In hindsight, this post was not very likely to have been spam. Examining the contributions here and on other Stack Exchange sites of the user who posted it reveals that they're unlikely to be a spammer, using websites to perform operations on files is not categorically unreasonable, and the answer did contain this useful caveat:
If your data is not very sensitive (though the webpage claims to delete the files immediately), then the above online option works great.
That doesn't prove the post wasn't spam. Spammers can write stuff that looks like they're thoughful and critical, too. But I don't think the author was affiliated with the website or that it was otherwise posted with spammy intent.
It is also not really a link-only answer. A link-only answer points to somewhere else where there is claimed to be an answer, rather than answering the question itself. An answer that says "use this program," and links to where the program can be downloaded is not a link-only answer, and this doesn't really seem too different from that. The fact that the service it recommended could go offline is one of several reasons to consider the answer low-quality, but it doesn't make it a link-only answer in the usual sense, at least as I understand that policy.
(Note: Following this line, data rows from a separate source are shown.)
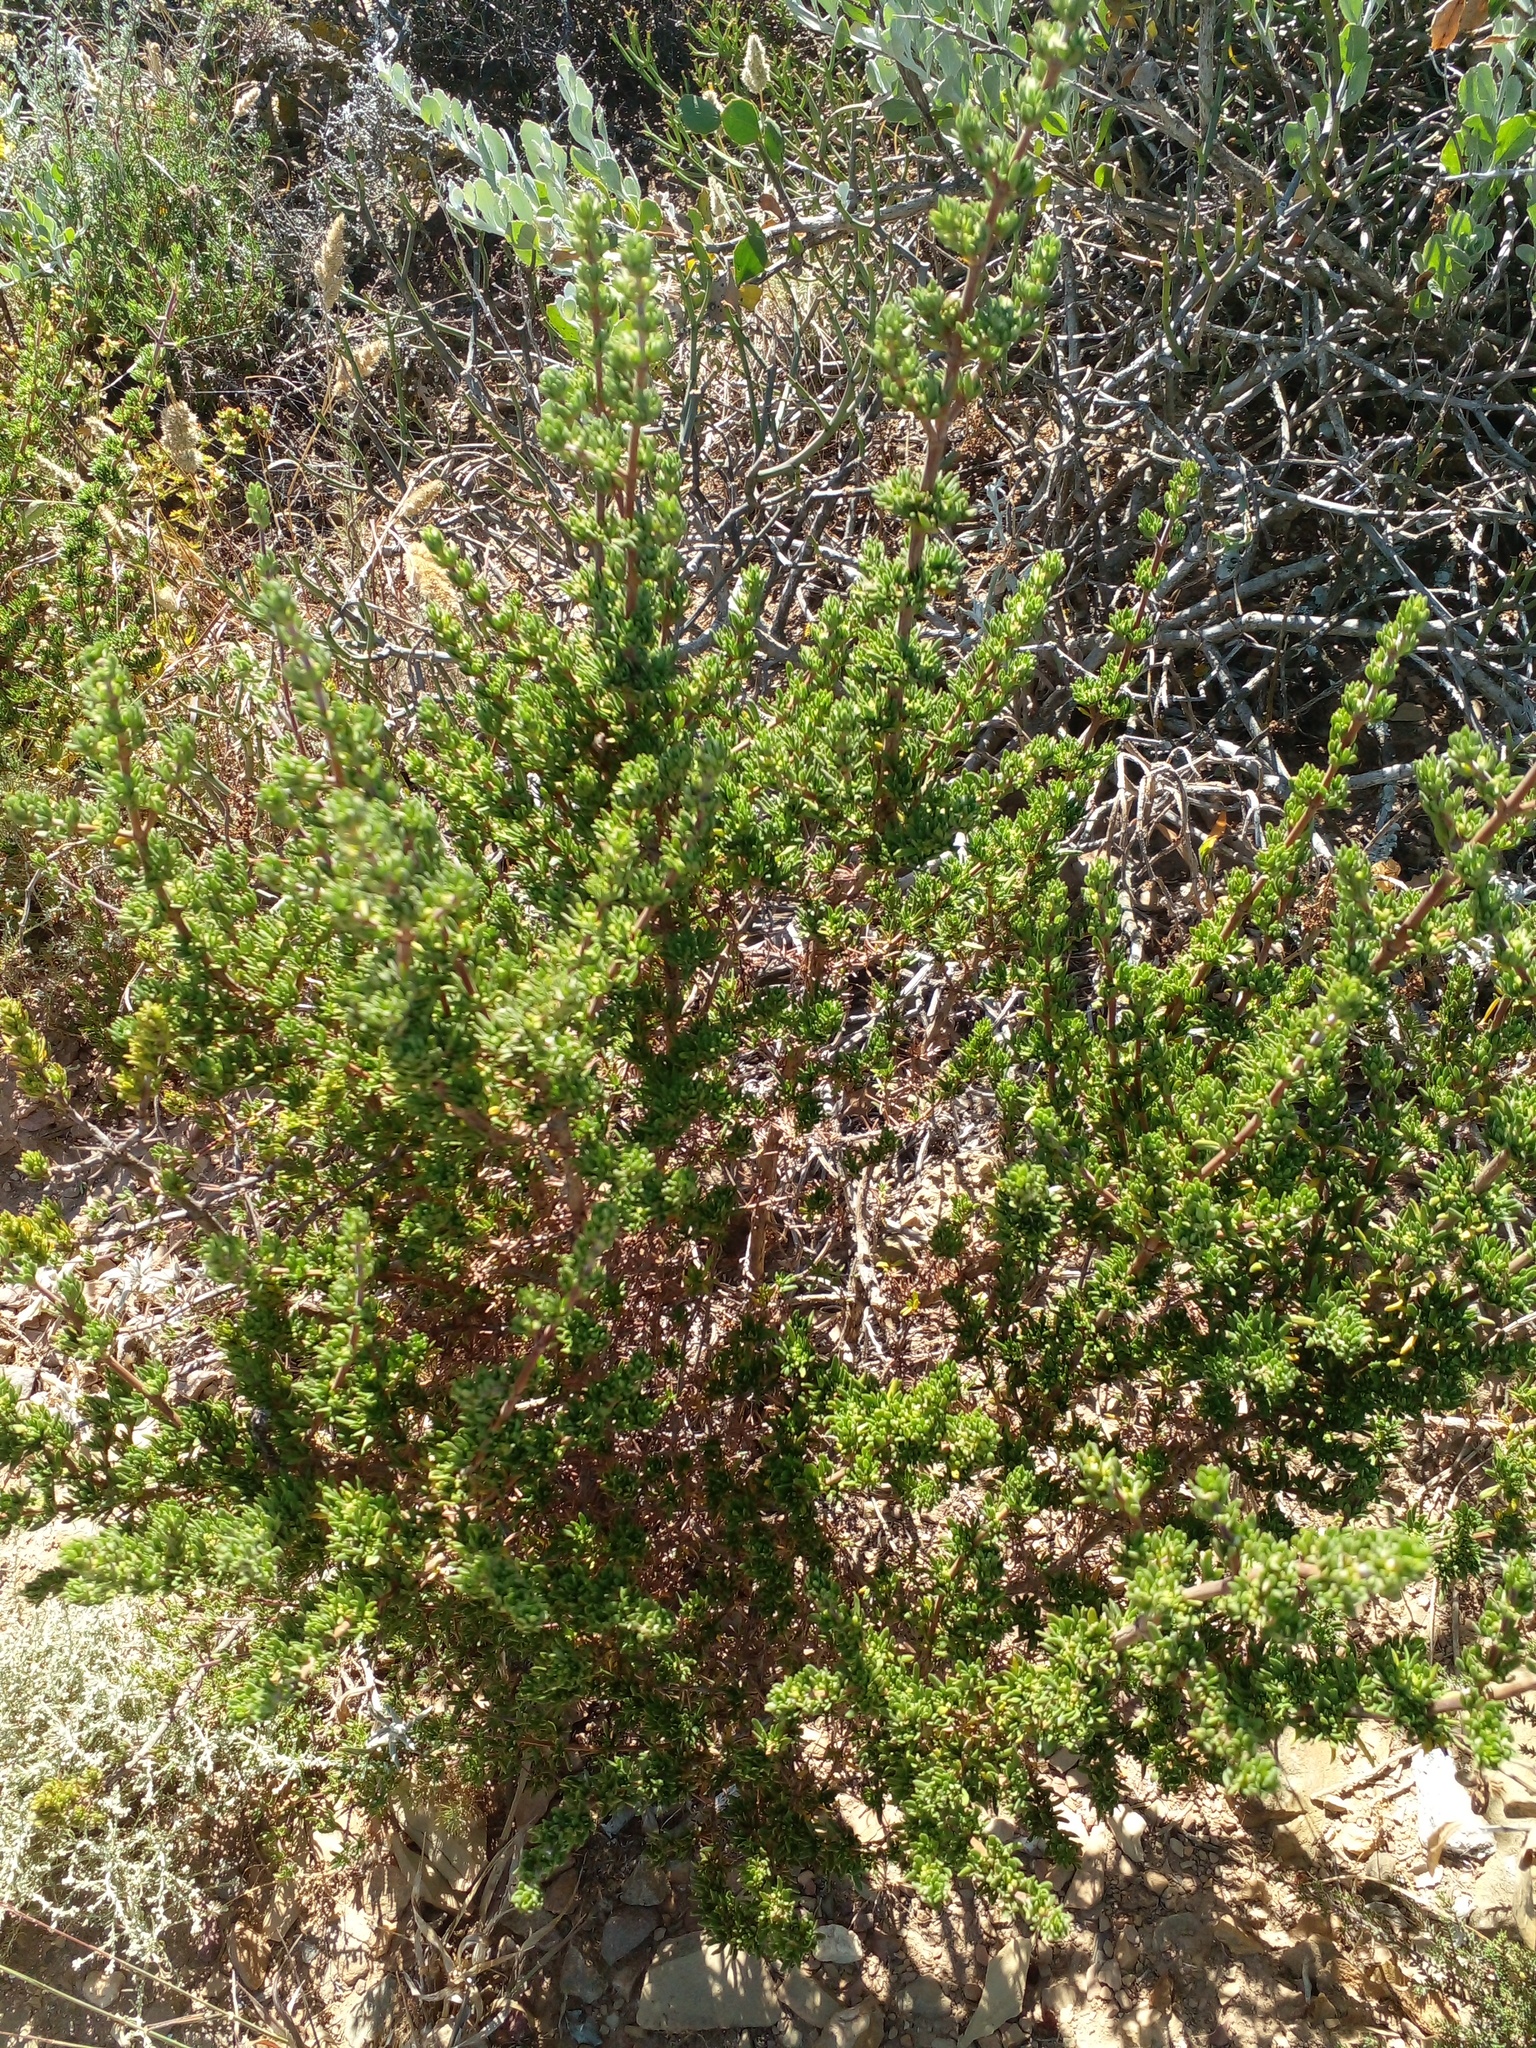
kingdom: Plantae
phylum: Tracheophyta
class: Magnoliopsida
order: Saxifragales
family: Crassulaceae
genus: Tylecodon
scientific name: Tylecodon paniculatus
I don't recommend that this answer be undeleted. If I saw that answer, I would downvote it, comment to express the criticism of it that I've given here, and probably even vote to delete it, which 20k users can do. As written, I would consider the answer to fall under the second bullet-point for when it is acceptable for members of the community to vote to delete answers:
The answer is extremely low quality: There is little to no scope for improvement
However, if it turns out that there is substantial disagreement on this and the answer is undeleted based on a consensus that it is valuable, then I would definitely respect that and refrain from attempting to redelete it. (If it is undeleted just to clear the spam flag and prevent it from being used in audits, however, then I would comment and vote to delete as described above.)
Should you have failed that audit? I think really you should not have failed it--that is, that your actions there fell within acceptable reviewer behavior--and that it would have been better if that answer had not been used as an audit. However, anytime you see an answer that looks that much like it might be spam, I recommend that you click through to the question page where the answer appears and try to figure out if it is part of a pattern of spam. Doing that would also have revealed that it was an audit.